Arizona Gov. Bruce Babbitt, exaggerating a bit for effect, warned his fellow governors today that if they did not act now to halt the spread of federal power their state capitols might become regional offices of the Department of Housing and Urban Development.

And Georgia Gov. George Busbee complained about federal "power grabs."

While Democratic politics have dominated this conference of the National Governors Association, in its second day here, one of the other big issues being discussed is what many governors describe as the steady erosion in the powers of state government as Congress and federal agencies, using the leverage of federal funds, become increasingly precise in telling governors how to run their states.

"Congress has lost all sense of restraint," Babbitt said.

The renewal of the age-old issue of federal vs. state power was triggered by budget cuts by Congress and the president last spring and this summer.

The governors fvaored balancing the federal budget but they wanted to do it with cuts in federal programs that have many strings attached, and the governors believe, allow them little administrative flexibility.

Instead, Congress eliminated the governors' favorite federal program, general revenue sharing, which had sent money to their states with few strings. g

"It is increasingly clear to me that if there is to be a sorting out, the states must force it," Gov. Otis R. Bowen of Indiana, the chairman of the governors association, said in remarks delivered for him by Virginia Gov. John Dalton.

A variety of proposals for shifting powers and taxing authority to states are being floated here.

Bowen suggested "a response that I believe should be based less on revenue sharing than on revenue keeping."

If a federal tax credit were permitted on state sales and income taxes, he said, the states would be better able to raise revenues for government programs.

Others, such as Kansas Gov. John Carlin, would not be that far.
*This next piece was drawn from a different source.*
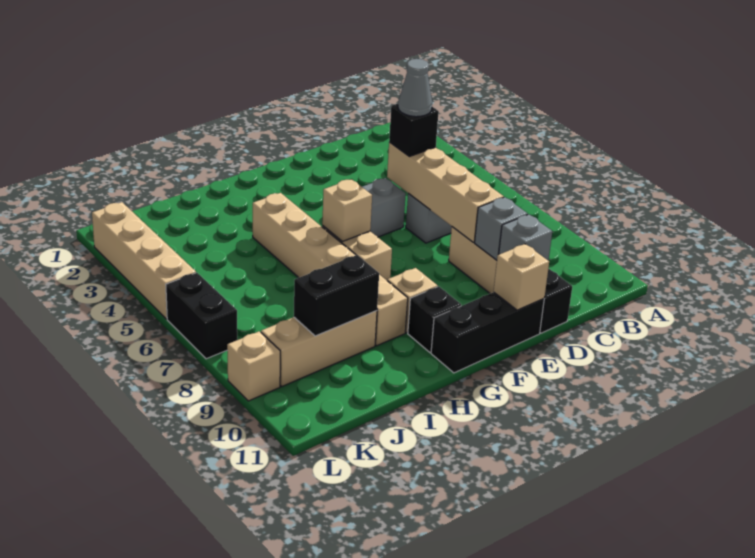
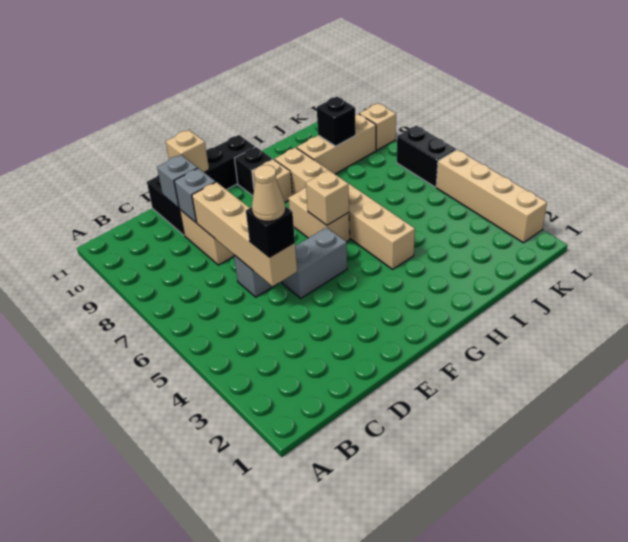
grey 1x1 cone [398,59,432,117] -> tan 1x1 cone [252,165,286,221]
black 1x2 brick [294,255,379,336] -> black 1x1 brick [317,97,356,146]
Carlin suggested that there might be greater efficiency if overlapping federal programs were consolidated and if the federal government issued less complex and lengthy regulations.

Several governors acknowledged that federal programs grew over the last several decades to take care of problems not being met by the states. But, they said, state bureaucracies have been modernized and are showing more compassion for the poor and toward urban problems.

It was not clear what resolutions, if any, would be approved before the convention adjourns Tuesday. Some governors, feeling that any resolution might be interpreted as favoring the platform of the Republican or Democratic party, suggested that nothing will be done until after the presidential inauguration next January.

But for the moment, many governors here are angry. Babbitt suggested that the francers of the constitution would be amazed at current interpretations of federal power.

"Hamilton and Jefferson would ask, is it really the role of the federal government to fund programs for jellyfish control?" Babbitt said.

"There is a sense in which Congress is coming into contempt of the states," said Vermont Gov. Richard A. Snelling. "What the people are demanding of us all is a well-ordered system which can do its job without excess taxation or duplication or waste or bureaucracy. What they really are demanding is a federal system more like the one originally intended than like the one which has evolved."